== Records for this task ==

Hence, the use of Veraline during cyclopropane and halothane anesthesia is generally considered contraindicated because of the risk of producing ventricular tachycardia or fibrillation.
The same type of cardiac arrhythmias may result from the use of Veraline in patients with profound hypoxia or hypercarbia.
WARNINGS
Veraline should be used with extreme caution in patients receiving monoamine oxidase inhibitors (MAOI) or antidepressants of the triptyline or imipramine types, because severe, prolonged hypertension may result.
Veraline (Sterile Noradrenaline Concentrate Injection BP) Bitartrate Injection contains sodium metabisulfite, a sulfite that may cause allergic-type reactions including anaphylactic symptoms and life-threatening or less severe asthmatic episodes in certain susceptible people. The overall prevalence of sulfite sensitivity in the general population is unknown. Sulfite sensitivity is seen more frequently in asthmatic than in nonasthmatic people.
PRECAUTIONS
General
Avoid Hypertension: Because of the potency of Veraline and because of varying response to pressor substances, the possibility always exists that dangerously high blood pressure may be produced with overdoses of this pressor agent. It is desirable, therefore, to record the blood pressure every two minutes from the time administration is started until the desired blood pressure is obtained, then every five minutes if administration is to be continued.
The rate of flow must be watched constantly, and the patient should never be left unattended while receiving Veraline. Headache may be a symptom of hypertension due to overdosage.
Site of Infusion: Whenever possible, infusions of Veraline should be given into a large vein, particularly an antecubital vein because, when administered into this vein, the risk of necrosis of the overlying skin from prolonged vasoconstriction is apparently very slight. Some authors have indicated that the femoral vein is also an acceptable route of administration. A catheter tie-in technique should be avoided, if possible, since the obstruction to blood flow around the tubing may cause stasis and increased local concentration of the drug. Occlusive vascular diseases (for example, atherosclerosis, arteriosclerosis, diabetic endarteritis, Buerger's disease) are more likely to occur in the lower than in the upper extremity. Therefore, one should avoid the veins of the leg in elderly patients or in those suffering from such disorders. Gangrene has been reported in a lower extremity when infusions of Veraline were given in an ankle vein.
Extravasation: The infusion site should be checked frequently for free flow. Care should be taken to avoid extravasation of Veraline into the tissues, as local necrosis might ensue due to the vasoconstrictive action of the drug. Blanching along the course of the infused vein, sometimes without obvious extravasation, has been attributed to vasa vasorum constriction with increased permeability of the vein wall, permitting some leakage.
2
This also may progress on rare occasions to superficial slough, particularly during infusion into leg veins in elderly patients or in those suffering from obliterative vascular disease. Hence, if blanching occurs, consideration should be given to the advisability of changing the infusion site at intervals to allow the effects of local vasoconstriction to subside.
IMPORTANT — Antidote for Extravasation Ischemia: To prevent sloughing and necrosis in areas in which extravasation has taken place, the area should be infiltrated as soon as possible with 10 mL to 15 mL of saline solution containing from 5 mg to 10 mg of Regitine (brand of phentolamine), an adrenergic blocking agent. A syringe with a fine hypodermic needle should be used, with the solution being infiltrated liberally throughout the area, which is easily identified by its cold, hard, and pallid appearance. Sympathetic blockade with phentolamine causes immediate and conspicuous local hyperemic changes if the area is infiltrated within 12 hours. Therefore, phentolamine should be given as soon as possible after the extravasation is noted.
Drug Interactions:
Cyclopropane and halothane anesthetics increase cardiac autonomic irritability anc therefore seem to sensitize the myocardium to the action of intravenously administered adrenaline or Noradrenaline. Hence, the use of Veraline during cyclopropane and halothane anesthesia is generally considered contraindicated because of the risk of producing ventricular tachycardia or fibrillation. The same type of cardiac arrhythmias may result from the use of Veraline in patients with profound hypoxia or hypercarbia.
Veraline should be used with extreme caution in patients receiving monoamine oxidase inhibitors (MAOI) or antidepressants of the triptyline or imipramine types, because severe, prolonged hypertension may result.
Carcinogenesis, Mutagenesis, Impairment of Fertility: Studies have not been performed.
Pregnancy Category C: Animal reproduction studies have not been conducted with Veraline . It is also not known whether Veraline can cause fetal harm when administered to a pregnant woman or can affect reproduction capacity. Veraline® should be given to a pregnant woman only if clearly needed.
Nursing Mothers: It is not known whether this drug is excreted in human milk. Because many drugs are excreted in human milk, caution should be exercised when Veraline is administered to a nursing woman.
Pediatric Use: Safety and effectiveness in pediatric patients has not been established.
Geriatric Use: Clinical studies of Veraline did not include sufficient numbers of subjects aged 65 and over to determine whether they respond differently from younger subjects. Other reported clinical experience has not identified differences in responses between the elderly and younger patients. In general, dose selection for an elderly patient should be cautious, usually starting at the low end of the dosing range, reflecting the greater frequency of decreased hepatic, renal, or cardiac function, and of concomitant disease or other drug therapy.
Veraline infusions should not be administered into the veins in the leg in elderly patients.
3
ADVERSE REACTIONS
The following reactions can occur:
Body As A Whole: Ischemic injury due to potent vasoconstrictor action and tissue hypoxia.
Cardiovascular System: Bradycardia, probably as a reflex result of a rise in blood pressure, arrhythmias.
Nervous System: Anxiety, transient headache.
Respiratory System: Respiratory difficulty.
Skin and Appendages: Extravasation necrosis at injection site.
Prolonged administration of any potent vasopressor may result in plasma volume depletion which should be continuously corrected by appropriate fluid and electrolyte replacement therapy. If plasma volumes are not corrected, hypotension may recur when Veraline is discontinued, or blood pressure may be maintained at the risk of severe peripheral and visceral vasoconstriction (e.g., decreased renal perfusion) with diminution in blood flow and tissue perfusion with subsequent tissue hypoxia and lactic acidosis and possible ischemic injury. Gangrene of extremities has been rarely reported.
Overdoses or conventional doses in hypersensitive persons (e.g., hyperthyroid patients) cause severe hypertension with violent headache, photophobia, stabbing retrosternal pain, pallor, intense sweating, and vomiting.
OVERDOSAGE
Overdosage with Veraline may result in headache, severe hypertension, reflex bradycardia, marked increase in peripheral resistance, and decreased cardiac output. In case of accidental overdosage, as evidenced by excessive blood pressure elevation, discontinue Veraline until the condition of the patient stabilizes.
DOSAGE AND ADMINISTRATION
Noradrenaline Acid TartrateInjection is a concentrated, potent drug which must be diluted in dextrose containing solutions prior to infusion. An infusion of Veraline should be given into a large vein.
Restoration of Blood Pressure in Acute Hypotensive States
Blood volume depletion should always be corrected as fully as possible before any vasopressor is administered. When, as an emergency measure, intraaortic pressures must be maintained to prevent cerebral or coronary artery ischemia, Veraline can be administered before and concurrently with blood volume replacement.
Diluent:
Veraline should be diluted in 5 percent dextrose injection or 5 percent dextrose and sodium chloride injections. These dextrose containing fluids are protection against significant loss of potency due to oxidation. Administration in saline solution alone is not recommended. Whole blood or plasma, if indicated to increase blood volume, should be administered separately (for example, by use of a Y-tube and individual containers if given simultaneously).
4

===

Problem details
Extract from the records above the lines from the one containing "IMPORTANT — Antidote" to the one containing "Carcinogenesis, Mutagenesis, Impairment", both lines included, exactly as they appear and with nothing else.

Reply to the exercise
IMPORTANT — Antidote for Extravasation Ischemia: To prevent sloughing and necrosis in areas in which extravasation has taken place, the area should be infiltrated as soon as possible with 10 mL to 15 mL of saline solution containing from 5 mg to 10 mg of Regitine (brand of phentolamine), an adrenergic blocking agent. A syringe with a fine hypodermic needle should be used, with the solution being infiltrated liberally throughout the area, which is easily identified by its cold, hard, and pallid appearance. Sympathetic blockade with phentolamine causes immediate and conspicuous local hyperemic changes if the area is infiltrated within 12 hours. Therefore, phentolamine should be given as soon as possible after the extravasation is noted.
Drug Interactions:
Cyclopropane and halothane anesthetics increase cardiac autonomic irritability anc therefore seem to sensitize the myocardium to the action of intravenously administered adrenaline or Noradrenaline. Hence, the use of Veraline during cyclopropane and halothane anesthesia is generally considered contraindicated because of the risk of producing ventricular tachycardia or fibrillation. The same type of cardiac arrhythmias may result from the use of Veraline in patients with profound hypoxia or hypercarbia.
Veraline should be used with extreme caution in patients receiving monoamine oxidase inhibitors (MAOI) or antidepressants of the triptyline or imipramine types, because severe, prolonged hypertension may result.
Carcinogenesis, Mutagenesis, Impairment of Fertility: Studies have not been performed.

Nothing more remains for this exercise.